Import classification necessities

Initialize a feature variable and set it to 'text'

Initialize a target variable and set it to 'label'

Convert categorical feature data into numerical data (e.g. CountVectorizer) to be used for classification models

Split test and training data (x parameter is feature data, y parameter is target data)

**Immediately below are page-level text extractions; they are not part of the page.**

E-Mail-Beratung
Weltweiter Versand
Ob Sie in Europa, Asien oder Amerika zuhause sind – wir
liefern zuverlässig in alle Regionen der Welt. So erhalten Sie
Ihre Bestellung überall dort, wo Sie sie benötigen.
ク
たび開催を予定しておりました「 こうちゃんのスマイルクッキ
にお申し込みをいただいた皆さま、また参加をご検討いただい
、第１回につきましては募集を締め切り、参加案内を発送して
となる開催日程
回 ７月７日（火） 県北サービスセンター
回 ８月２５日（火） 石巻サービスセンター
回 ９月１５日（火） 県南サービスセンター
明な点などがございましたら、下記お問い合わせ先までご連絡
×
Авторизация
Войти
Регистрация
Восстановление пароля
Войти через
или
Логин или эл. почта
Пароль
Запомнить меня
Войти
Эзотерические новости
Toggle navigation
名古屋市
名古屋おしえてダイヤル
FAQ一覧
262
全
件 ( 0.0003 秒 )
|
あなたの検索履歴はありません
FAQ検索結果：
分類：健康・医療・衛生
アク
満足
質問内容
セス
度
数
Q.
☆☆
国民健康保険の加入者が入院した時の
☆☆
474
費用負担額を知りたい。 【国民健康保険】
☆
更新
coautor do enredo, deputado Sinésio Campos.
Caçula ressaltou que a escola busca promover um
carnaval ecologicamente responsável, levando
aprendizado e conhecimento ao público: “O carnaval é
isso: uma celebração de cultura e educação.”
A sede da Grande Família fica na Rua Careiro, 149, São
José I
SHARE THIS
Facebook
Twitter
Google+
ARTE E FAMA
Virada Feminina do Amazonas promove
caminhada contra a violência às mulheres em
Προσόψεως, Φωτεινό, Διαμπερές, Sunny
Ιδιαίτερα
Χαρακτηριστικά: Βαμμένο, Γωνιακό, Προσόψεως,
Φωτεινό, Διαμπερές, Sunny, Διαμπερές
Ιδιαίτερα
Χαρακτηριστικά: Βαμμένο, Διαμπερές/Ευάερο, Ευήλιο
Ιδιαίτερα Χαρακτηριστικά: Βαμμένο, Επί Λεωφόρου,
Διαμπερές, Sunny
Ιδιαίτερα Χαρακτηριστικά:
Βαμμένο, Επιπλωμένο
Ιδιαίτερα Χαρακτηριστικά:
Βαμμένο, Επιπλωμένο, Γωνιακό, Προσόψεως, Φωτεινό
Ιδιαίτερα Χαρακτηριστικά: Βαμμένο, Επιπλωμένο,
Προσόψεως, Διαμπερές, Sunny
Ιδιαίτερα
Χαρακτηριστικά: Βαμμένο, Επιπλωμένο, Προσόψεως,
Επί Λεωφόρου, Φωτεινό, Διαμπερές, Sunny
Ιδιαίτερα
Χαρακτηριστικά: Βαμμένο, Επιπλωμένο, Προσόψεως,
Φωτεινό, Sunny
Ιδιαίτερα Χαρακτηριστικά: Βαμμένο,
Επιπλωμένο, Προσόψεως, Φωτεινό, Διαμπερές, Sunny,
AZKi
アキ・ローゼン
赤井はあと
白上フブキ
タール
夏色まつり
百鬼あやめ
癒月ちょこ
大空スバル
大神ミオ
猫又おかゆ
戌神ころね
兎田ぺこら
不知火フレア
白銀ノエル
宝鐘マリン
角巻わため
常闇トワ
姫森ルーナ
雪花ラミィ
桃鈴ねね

Choose a classification model to initialize

Fit the model with X and y training data

Generate a score and interpret results

Set feature variable to 'title' and repeat previous steps using the same classification model

Compare the two classification reports to determine what feature is more predictive

#### Implementation:

In [36]:
from sklearn.model_selection import train_test_split
from sklearn.metrics import confusion_matrix, classification_report
from sklearn.feature_extraction.text import CountVectorizer
from sklearn.feature_extraction import text
from sklearn.naive_bayes import MultinomialNB
from sklearn import metrics
import pandas as pd
import seaborn as sns
sns.set_theme(palette='colorblind')

In [37]:
news_df = pd.read_csv('fake_or_real_news.csv')

In [38]:
feature_var = 'text'

In [39]:
target_var = 'label'

In [40]:
counts = text.CountVectorizer()

In [41]:
text_vec = counts.fit_transform(news_df[feature_var])

In [42]:
text_clf = MultinomialNB()

In [43]:
text_vec_train, text_vec_test, label_y_train, label_y_test = train_test_split(text_vec, news_df[target_var], random_state=3)

In [44]:
text_clf.fit(text_vec_train,label_y_train)

In [45]:
text_clf.score(text_vec_test,label_y_test)

0.8813131313131313

In [46]:
feature_var = 'title'

In [47]:
counts = text.CountVectorizer()

In [48]:
title_vec = counts.fit_transform(news_df[feature_var])

In [49]:
title_clf = MultinomialNB()

In [50]:
title_vec_train, title_vec_test, label_y_train, label_y_test = train_test_split(title_vec, news_df[target_var], random_state=3)

In [51]:
title_clf.fit(title_vec_train,label_y_train)

In [52]:
title_clf.score(title_vec_test,label_y_test)

0.8087121212121212

#### Conclusion:

It appears the text classifer resulted in a higher accuracy score than the title classifer, meaning the text of a news article is more predictive than the tile of the article when it comes to determining what news is real or fake.

### Question 2: Are titles of real or fake news more similar to one another?

#### Pseudocode:

Make necessary imports for text analysis

Separate dataset into two dataframes where one holds fake news and the other holds real news

Choose a method for checking text similarity (e.g. euclidean distance)

Initialize a CountVectorizer which can convert a collection of text documents to a matrix of token counts

Fit-transform the CountVectorizer with the fake news dataframe title column 

Initialize a vocabulary variable and set it to the feature names of the CountVectorizer

Construct a dataframe using the CountVectorizer fit-transformation as the data and the vocabulary as the columns

Calculate the mean Euclidean distance for fake news titles

Repeat the dataframe construction process using the real news dataframe

Compare the mean euclidean distances of the fake and real news dataframes to determine whether titles of real or fake news are more similar to one another

#### Implementation:

In [61]:
import pandas as pd
from sklearn.feature_extraction import text
from sklearn.metrics.pairwise import euclidean_distances

In [62]:
news_df = pd.read_csv('fake_or_real_news.csv')

In [63]:
groups = news_df.groupby('label')

fake_df = groups.get_group('FAKE')
real_df = groups.get_group('REAL')

In [64]:
counts = text.CountVectorizer()

In [65]:
count_mat = counts.fit_transform(fake_df['title']).toarray()
vocabulary = counts.get_feature_names_out()
count_df = pd.DataFrame(data = count_mat, columns = vocabulary)

In [66]:
dists = euclidean_distances(count_df)
dists.mean()

4.635433819614329

In [67]:
count_mat = counts.fit_transform(real_df['title']).toarray()
vocabulary = counts.get_feature_names_out()
count_df = pd.DataFrame(data = count_mat, columns = vocabulary)

In [68]:
dists = euclidean_distances(count_df)
dists.mean()

4.358367837300137

#### Conclusion:

Based on the calculated mean euclidean distances, the titles of real news are more similar to one another.